| Input records |
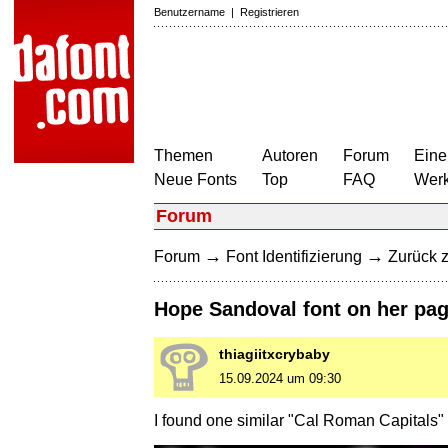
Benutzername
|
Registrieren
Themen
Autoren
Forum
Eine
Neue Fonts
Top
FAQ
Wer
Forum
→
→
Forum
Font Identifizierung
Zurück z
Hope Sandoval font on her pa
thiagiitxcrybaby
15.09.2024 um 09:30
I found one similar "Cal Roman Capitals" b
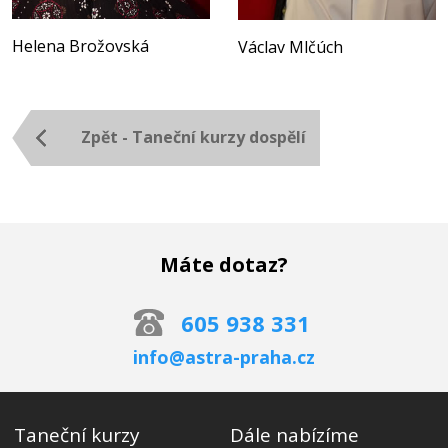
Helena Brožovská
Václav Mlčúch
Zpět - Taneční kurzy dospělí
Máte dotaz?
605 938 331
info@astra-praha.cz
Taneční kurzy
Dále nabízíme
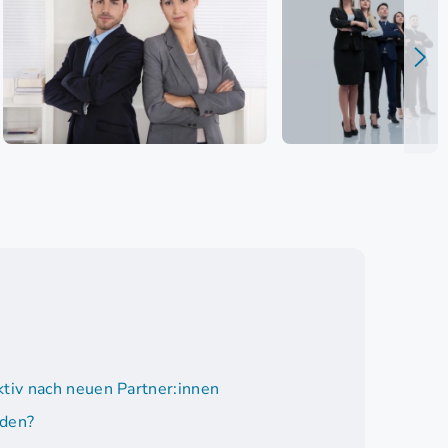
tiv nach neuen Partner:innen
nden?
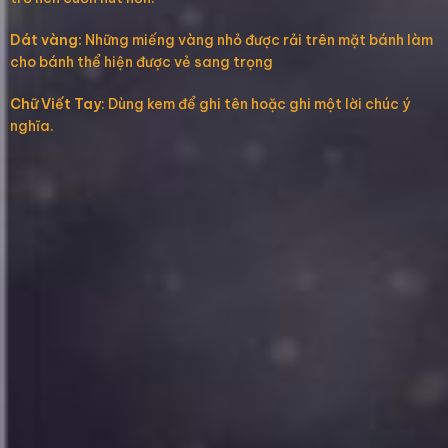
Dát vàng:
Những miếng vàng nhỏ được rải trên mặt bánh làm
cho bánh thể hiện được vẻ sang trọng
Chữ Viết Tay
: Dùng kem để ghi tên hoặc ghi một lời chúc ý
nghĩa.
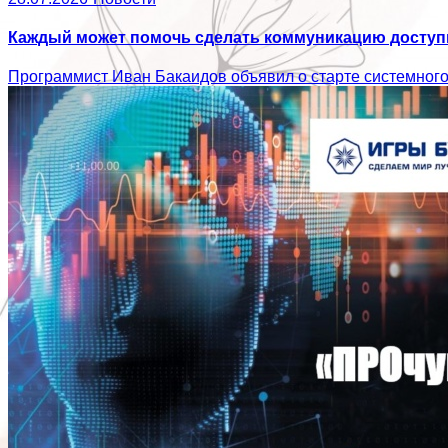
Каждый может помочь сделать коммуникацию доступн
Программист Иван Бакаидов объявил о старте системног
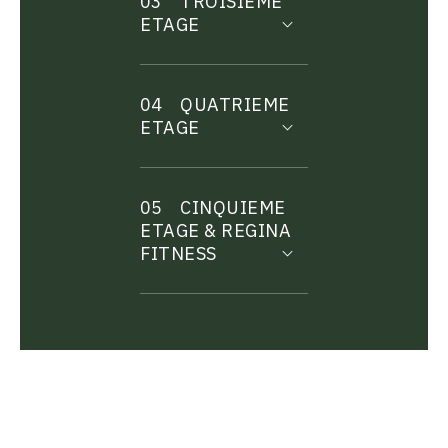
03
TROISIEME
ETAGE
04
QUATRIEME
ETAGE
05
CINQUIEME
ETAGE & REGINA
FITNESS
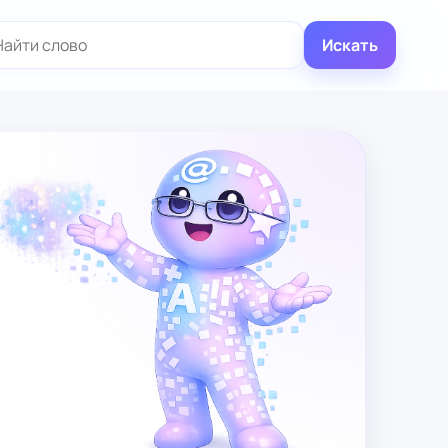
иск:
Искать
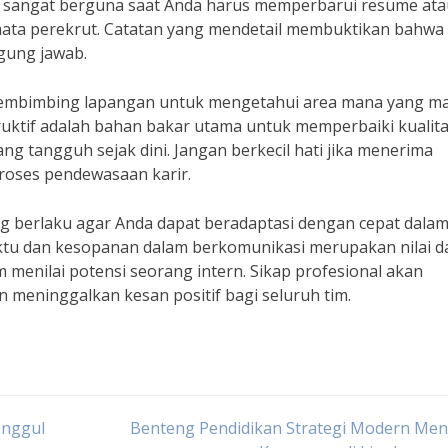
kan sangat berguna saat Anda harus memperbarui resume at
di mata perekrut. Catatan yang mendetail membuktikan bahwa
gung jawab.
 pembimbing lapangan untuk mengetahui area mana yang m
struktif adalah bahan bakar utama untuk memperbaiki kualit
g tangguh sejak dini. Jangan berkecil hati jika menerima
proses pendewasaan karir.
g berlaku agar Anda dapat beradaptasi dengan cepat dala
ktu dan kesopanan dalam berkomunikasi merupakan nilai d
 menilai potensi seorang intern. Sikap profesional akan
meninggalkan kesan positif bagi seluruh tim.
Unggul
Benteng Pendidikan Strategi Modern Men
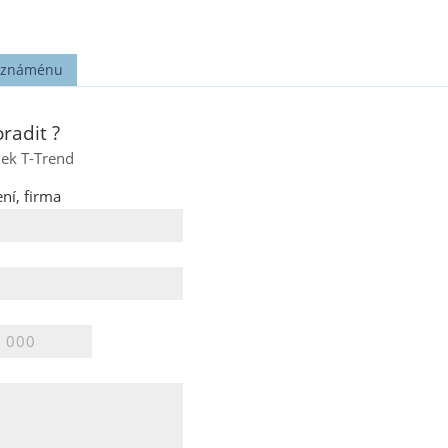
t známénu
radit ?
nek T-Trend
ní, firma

---

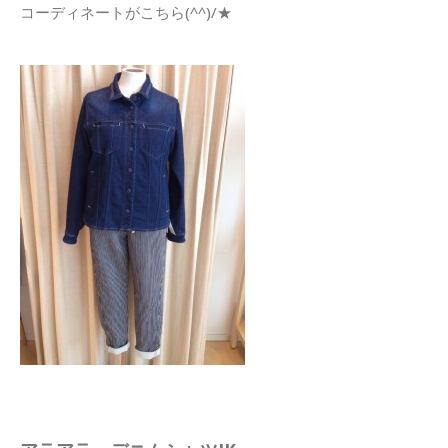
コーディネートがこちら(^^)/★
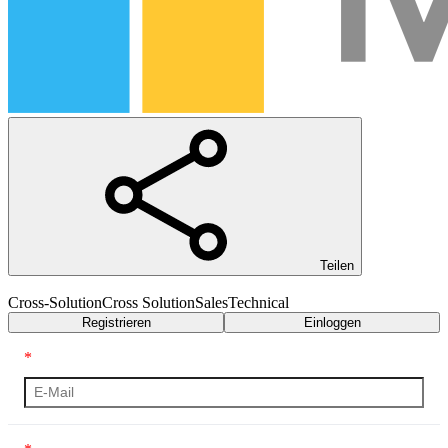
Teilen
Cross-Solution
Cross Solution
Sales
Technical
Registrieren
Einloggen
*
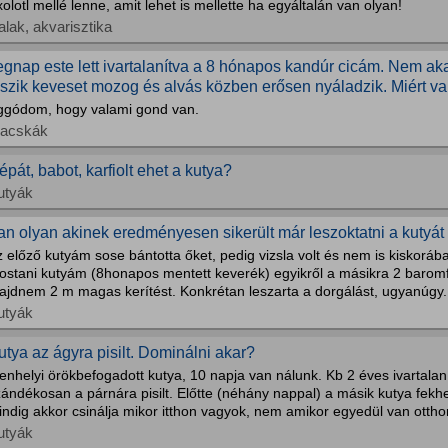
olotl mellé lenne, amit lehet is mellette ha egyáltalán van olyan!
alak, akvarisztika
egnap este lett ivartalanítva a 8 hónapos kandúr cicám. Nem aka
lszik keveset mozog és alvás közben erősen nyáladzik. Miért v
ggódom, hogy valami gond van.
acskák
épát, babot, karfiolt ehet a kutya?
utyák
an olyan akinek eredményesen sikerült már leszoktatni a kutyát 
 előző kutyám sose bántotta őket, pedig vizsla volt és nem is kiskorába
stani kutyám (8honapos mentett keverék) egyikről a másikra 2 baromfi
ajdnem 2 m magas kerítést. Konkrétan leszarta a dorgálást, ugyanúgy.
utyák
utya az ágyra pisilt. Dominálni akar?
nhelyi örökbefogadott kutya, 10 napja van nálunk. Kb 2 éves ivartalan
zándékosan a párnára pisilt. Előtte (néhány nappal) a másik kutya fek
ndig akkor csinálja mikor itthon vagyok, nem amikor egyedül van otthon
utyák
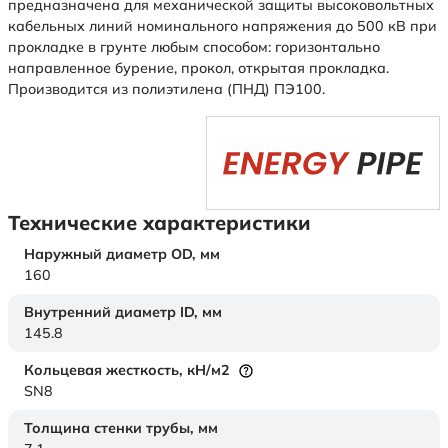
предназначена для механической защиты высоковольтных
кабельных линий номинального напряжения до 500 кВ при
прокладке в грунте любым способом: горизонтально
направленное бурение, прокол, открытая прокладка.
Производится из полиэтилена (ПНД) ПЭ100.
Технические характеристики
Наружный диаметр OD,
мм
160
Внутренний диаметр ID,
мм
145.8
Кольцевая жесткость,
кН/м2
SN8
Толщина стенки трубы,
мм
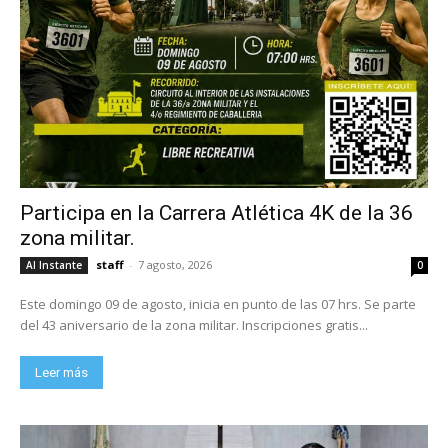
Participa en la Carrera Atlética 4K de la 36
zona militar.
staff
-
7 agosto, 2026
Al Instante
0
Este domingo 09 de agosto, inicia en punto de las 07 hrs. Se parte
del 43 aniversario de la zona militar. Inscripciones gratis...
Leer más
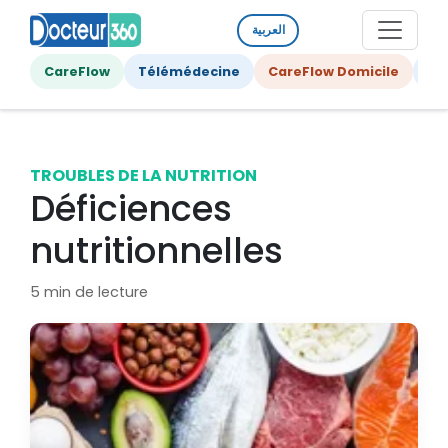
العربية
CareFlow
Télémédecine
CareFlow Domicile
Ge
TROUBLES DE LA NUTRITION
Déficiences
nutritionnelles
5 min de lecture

| What is expected |
Without the pictures, give again exactly the lines above starting at the line containing "Benutzername" and ending at the line containing "g tangguh sejak".

| Written solution |
Benutzername
|
Registrieren
Themen
Autoren
Forum
Eine
Neue Fonts
Top
FAQ
Wer
Forum
→
→
Forum
Font Identifizierung
Zurück z
Hope Sandoval font on her pa
thiagiitxcrybaby
15.09.2024 um 09:30
I found one similar "Cal Roman Capitals" b
Helena Brožovská
Václav Mlčúch
Zpět - Taneční kurzy dospělí
Máte dotaz?
605 938 331
info@astra-praha.cz
Taneční kurzy
Dále nabízíme
tiv nach neuen Partner:innen
nden?
Dát vàng:
Những miếng vàng nhỏ được rải trên mặt bánh làm
cho bánh thể hiện được vẻ sang trọng
Chữ Viết Tay
: Dùng kem để ghi tên hoặc ghi một lời chúc ý
nghĩa.
Каждый может помочь сделать коммуникацию доступн
Программист Иван Бакаидов объявил о старте системног
03
TROISIEME
ETAGE
04
QUATRIEME
ETAGE
05
CINQUIEME
ETAGE & REGINA
FITNESS
иск:
Искать
kan sangat berguna saat Anda harus memperbarui resume at
di mata perekrut. Catatan yang mendetail membuktikan bahwa
gung jawab.
 pembimbing lapangan untuk mengetahui area mana yang m
struktif adalah bahan bakar utama untuk memperbaiki kualit
g tangguh sejak dini. Jangan berkecil hati jika menerima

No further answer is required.